It's a crazy time of year - Thanksgiving just passed (hope everybody had a wonderful one), and the holidays are approaching. Sadly, this has meant that getting gaming groups together can prove a bit challenging, considering family obligations and all the things that need to get done. I myself have had some trouble over the past couple of weeks getting my Burning Wheel group together, but we ended up having our second session last night, which was a big plus.
As I've mentioned before, my group (including myself, really) is brand new to Burning Wheel, although three out of the four of us were part of the Mouse Guard campaign that ended earlier this year. Obviously with a system like Burning Wheel, there's a lot to try and work through for new players. The biggest part of this is obviously the Beliefs.
Now you may remember that our setting is kind of weird - there's a city guard who at more or less as mercenary soldiers akin to The Three Musketeers, but with everybody wearing unique masks similar to lucha libre. All this is in a more or less gothic horror setting. Our first session was a reworked version of Words Remain Below, and it went pretty well.

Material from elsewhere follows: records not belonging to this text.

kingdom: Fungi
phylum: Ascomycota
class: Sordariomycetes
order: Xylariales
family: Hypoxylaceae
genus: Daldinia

The action was smooth, there was a lot of urgency, and it ended up with a fairly spectacular and tense (and successful) exorcism. The problem was, coming out of that more or less self-contained session, there wasn't a lot of direction as to where to move things from there. Looking at the players' Beliefs didn't add much guidance for me either, and it made me think more about the game I'd presented.
When we got together last night, the first thing I did was mention to everybody that I wanted to take a look at their characters' Beliefs a bit closer and get tighter with them. I explained to my Mouse Guard players that, while they're called the same thing in BW, Beliefs function closer to a mashup of MG's Goals and Beliefs rather than the standalone, creedo-style Beliefs in Mouse Guard. I used an example from the Codex of more of the two part Belief wording, where it's phrased more as a cause/effect relationship.
One of the players burned a relationship with a rival swashbuckler that involved a lot of Musketeer-esque posturing and one-upsmanship, and I used him as an antagonist in the first session to pretty decent effect. I used his Belief as written in the first session as an example: "I will embarrass my rival Jank." We talked about this a bit, and we discussed how the Belief as written was rather flat - "embarrass my rival whenever possible" is a good Instinct, but as a Goal/Belief it was too vague and generic. We talked through a more actionable Belief akin to "Jank is my rival and I must undercut him whenever possible; I will embarass him by..." This gives me as a GM much better direction as to what the players are interested in exploring, which I explained to the group, and everybody got it.
That being said, I'm not placing the blame for a lack of direction coming out of our first session on my players, and I was absolutely ready for the first question for me once we ran through the example above: "Can we know more details about the setting?" This was one of the pitfalls I realized when looking at the player's characters when trying to put together the second session - we had established a feel, not a true setting, and definitely not a situation. So we ran through a bit more of the world to try and figure things out, and discussed a bit more about how I envisioned the game being structured to a degree, provided the players were down with it.
One of the big things we established coming out of our discussion was fleshing out the masks more. We had established that everyone within the society wore a unique mask, and that those masks were tied to a person's identity. We also established that, in keeping with the high-honor type of setting, the masks could be wagered in duels, with the loser being unmasked and humiliated. What we talked about during this session was the idea of there existing in the world "lost" masks. These would be masks of great renown whose owners had perished in battle or, in some cases, enchanted masks that could be sought out by people as either honor missions or to replace their own mask and regain their standing in society. This is something that our dwarf, who started the game unmasked, can work towards.
We also had originally started off with necromancy being illegal in the kingdom. However, we brought up the idea of it only being illegal in this particular kingdom. I'm a big Elder Scrolls fan, and a lot of my gaming ideas come from that game series. This idea comes from TES lore of necromancy being banned in the Imperial province of Cyrodil, but completely fine in the College of Winterhold in Skyrim. We don't have any magic users in the group, but this has some possibilities later on I feel.
All in all, I feel very good about where things are headed with the game, probably even more secure now than I was following our first session. It really just shows the pitfalls possible in putting together a Burning Wheel game. The system has endless possibilities, but you still need to play to the system in order to make it go. Otherwise, you're just wandering around in a fog.